## [PROBLEM DETAILS]
Could you filter the records below and keep only the lines with the word "moguće"?

## [EXTRACTED MATERIAL]
|---|

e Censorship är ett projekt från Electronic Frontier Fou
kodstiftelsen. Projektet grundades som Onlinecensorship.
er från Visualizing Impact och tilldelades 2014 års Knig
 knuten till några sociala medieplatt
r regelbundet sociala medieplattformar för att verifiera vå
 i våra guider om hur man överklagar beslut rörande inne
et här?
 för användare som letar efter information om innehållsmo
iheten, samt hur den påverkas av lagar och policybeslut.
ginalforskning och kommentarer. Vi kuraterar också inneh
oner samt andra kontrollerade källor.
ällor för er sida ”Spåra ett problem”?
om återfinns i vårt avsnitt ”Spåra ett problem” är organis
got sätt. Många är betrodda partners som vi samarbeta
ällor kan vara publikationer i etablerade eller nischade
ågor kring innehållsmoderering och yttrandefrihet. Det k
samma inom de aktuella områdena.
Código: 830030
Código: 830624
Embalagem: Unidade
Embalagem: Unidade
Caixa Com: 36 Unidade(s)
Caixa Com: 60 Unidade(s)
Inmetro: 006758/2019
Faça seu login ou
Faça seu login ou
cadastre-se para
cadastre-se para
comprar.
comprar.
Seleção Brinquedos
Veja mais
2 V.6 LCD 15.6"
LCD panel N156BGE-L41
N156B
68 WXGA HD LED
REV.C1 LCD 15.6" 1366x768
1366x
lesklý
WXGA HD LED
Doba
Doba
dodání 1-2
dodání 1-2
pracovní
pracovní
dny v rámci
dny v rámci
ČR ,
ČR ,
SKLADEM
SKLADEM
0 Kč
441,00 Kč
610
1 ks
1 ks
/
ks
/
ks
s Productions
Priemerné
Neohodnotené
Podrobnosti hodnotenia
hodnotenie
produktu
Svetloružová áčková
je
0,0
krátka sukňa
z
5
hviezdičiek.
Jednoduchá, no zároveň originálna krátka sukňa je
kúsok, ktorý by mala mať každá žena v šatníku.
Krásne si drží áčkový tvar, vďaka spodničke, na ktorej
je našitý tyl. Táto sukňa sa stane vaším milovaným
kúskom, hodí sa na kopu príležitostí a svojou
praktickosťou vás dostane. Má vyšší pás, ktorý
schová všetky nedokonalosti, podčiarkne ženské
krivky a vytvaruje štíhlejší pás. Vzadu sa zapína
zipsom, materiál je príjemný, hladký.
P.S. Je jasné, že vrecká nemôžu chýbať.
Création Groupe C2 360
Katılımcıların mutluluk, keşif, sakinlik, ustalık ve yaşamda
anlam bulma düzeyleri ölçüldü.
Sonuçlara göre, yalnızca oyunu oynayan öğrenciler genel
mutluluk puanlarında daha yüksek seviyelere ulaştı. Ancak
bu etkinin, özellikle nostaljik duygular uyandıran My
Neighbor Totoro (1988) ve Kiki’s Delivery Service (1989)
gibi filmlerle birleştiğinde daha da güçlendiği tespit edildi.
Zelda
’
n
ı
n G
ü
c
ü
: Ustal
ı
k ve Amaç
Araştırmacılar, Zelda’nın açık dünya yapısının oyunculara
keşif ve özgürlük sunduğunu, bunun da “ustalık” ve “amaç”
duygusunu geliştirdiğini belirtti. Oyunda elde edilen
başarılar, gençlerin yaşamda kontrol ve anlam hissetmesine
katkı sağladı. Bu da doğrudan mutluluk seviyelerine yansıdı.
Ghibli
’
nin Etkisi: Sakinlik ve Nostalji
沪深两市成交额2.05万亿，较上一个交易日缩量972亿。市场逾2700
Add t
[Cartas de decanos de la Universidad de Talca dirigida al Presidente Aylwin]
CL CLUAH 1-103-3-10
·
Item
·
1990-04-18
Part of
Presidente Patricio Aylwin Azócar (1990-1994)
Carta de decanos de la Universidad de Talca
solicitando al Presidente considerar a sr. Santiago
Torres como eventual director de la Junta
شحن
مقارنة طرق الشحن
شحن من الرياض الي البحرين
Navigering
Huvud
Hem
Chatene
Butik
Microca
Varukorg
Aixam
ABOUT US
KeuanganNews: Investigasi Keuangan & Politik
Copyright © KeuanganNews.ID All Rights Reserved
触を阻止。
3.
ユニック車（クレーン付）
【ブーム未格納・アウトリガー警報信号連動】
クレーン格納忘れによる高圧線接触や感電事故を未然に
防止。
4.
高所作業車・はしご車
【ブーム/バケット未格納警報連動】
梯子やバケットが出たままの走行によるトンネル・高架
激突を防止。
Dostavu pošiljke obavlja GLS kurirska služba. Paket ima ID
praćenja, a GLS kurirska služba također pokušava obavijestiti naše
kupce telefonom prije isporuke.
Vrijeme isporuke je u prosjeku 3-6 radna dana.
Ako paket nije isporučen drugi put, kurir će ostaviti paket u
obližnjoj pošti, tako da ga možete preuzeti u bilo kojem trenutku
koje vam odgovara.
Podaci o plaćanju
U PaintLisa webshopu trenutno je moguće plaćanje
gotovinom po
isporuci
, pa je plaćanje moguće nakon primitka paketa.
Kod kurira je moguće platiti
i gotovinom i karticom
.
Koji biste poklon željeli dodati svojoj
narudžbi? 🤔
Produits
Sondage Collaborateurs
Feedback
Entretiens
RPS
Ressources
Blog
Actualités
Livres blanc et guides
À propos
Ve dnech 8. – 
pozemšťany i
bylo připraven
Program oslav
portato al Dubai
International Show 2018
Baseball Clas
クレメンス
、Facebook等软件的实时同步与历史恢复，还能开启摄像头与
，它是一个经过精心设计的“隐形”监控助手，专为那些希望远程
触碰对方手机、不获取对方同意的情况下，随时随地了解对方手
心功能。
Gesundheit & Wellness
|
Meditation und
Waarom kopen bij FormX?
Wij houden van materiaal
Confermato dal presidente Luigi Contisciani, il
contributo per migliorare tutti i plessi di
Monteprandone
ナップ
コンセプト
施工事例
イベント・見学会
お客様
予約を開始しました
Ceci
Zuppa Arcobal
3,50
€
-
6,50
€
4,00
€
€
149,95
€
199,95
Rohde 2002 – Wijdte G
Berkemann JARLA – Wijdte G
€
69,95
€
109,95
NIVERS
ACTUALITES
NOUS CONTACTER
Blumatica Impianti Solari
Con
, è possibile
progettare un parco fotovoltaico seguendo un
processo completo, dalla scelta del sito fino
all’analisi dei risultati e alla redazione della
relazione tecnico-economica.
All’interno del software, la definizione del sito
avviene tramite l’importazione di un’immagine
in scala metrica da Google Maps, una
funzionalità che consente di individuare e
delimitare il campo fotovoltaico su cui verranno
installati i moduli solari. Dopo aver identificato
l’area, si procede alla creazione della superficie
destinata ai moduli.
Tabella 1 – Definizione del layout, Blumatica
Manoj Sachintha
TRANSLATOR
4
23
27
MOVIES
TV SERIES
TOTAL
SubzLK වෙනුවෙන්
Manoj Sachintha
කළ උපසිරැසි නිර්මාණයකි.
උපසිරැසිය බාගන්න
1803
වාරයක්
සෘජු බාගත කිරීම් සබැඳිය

|---|

## [RESULT]
U PaintLisa webshopu trenutno je moguće plaćanje
, pa je plaćanje moguće nakon primitka paketa.
Kod kurira je moguće platiti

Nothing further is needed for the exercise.